Fast Word Error Rate Estimation Using Self-Supervised Representations for Speech and Text
This addresses the need for fast WER estimation in ASR systems, offering a practical solution for developers, but it is incremental as it builds on existing self-supervised methods.
The paper tackled the problem of efficiently estimating word error rate (WER) for automatic speech recognition without ground-truth labels by introducing Fe-WER, which uses self-supervised representations and achieved a 14.10% improvement in root mean square error and 3.4 times faster inference speed on Ted-Lium3.
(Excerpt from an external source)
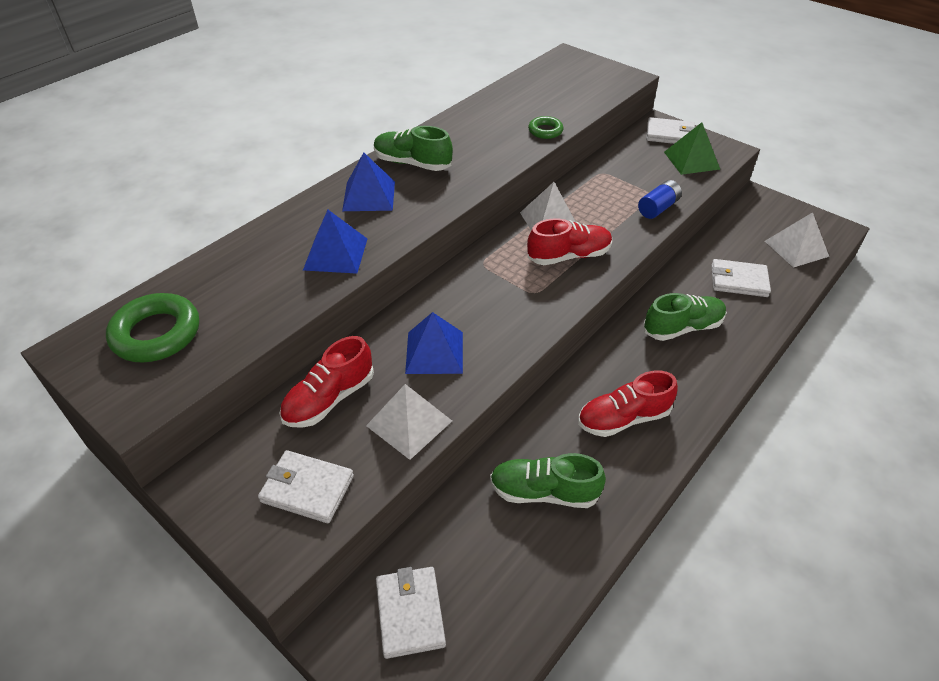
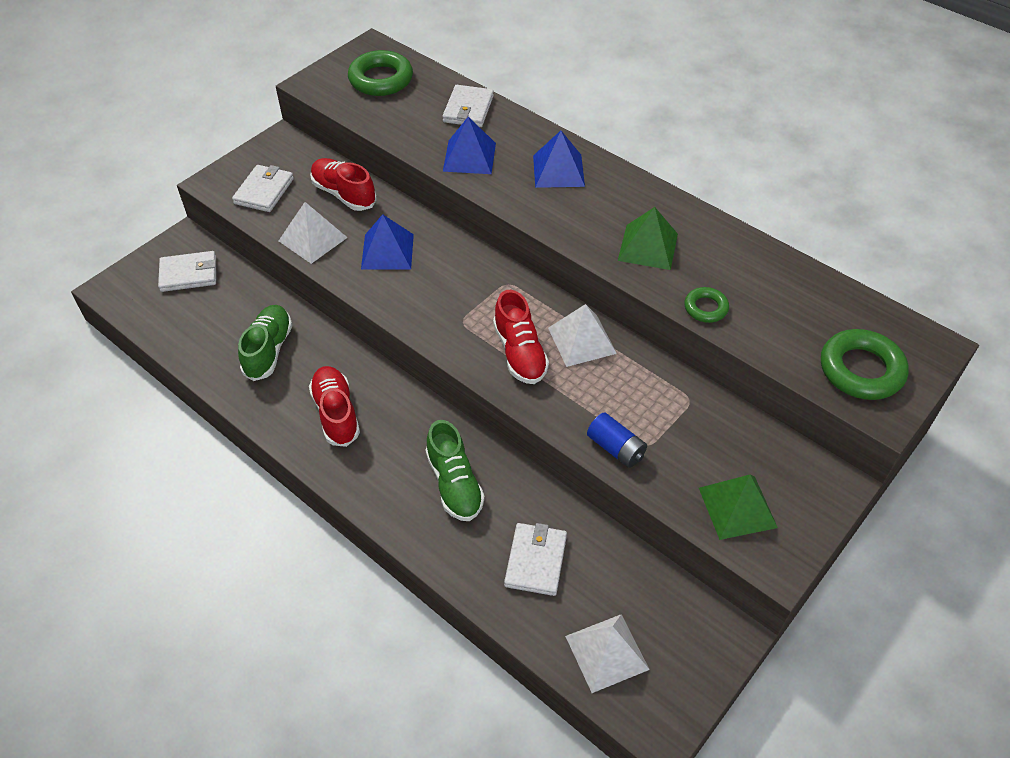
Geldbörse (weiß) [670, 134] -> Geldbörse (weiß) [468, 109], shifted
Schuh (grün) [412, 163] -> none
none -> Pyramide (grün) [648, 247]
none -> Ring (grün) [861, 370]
Word error rate (WER) estimation aims to evaluate the quality of an automatic speech recognition (ASR) system's output without requiring ground-truth labels. This task has gained increasing attention as advanced ASR systems are trained on large amounts of data. In this context, the computational efficiency of a WER estimator becomes essential in practice. However, previous works have not prioritised this aspect. In this paper, a Fast estimator for WER (Fe-WER) is introduced, utilizing average pooling over self-supervised learning representations for speech and text. Our results demonstrate that Fe-WER outperformed a baseline relatively by 14.10% in root mean square error and 1.22% in Pearson correlation coefficient on Ted-Lium3. Moreover, a comparative analysis of the distributions of target WER and WER estimates was conducted, including an examination of the average values per speaker. Lastly, the inference speed was approximately 3.4 times faster in the real-time factor.